[Opening Supplied records section]

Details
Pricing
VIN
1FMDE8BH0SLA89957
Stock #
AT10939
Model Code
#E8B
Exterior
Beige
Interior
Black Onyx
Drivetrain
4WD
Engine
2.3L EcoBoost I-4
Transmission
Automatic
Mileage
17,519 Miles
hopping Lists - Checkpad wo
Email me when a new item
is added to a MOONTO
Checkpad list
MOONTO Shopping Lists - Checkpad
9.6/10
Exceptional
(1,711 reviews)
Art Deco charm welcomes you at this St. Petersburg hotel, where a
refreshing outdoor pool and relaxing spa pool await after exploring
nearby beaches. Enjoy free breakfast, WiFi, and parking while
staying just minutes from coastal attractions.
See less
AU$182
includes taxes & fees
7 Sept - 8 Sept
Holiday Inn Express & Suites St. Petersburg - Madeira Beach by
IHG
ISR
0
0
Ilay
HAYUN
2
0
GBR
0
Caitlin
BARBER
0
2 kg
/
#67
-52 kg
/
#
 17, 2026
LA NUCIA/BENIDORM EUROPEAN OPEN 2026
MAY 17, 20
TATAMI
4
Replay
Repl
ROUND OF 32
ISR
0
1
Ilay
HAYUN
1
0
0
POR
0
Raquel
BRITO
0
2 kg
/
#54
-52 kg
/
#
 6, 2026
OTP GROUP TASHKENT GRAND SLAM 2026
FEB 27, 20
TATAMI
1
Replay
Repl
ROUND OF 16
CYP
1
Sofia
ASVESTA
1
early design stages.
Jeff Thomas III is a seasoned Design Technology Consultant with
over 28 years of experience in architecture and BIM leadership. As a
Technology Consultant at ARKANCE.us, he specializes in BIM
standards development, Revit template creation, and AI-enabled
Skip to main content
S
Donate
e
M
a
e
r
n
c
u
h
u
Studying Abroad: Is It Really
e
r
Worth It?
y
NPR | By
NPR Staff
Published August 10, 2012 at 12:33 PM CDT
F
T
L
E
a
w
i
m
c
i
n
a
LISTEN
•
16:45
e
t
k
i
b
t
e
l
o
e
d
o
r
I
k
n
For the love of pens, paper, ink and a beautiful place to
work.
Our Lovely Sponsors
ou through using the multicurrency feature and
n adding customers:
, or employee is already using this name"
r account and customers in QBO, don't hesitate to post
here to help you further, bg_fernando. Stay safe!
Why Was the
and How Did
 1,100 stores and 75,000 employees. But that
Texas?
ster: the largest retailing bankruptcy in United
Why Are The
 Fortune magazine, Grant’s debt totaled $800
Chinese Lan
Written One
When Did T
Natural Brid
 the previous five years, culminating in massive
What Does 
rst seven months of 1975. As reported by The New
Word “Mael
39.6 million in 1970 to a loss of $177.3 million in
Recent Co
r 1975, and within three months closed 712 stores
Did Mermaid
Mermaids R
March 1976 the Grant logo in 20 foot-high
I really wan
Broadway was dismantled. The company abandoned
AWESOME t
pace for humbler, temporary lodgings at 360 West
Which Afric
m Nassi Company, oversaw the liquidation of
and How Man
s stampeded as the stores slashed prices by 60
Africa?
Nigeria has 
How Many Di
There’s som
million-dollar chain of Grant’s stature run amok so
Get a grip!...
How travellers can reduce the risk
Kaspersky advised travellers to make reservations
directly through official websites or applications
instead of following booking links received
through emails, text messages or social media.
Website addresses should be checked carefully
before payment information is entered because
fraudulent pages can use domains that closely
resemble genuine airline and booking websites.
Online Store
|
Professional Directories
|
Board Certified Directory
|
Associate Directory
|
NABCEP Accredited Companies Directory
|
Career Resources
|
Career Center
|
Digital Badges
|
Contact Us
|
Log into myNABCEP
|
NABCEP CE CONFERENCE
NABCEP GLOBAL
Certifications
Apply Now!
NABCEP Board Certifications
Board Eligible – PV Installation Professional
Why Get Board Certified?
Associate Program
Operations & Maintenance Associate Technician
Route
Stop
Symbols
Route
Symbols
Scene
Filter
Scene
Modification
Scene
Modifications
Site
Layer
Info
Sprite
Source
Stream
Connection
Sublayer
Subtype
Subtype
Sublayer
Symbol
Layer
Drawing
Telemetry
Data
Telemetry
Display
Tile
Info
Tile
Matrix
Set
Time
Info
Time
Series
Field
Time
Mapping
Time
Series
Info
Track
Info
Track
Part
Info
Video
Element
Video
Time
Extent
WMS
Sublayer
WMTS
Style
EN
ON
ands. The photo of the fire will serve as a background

[Closing Supplied records section]

Work instructions>
Only the lines from the first line of the records through the line containing "refreshing outdoor pool" should be repeated, exactly as they appear.

Written answer>
Details
Pricing
VIN
1FMDE8BH0SLA89957
Stock #
AT10939
Model Code
#E8B
Exterior
Beige
Interior
Black Onyx
Drivetrain
4WD
Engine
2.3L EcoBoost I-4
Transmission
Automatic
Mileage
17,519 Miles
hopping Lists - Checkpad wo
Email me when a new item
is added to a MOONTO
Checkpad list
MOONTO Shopping Lists - Checkpad
9.6/10
Exceptional
(1,711 reviews)
Art Deco charm welcomes you at this St. Petersburg hotel, where a
refreshing outdoor pool and relaxing spa pool await after exploring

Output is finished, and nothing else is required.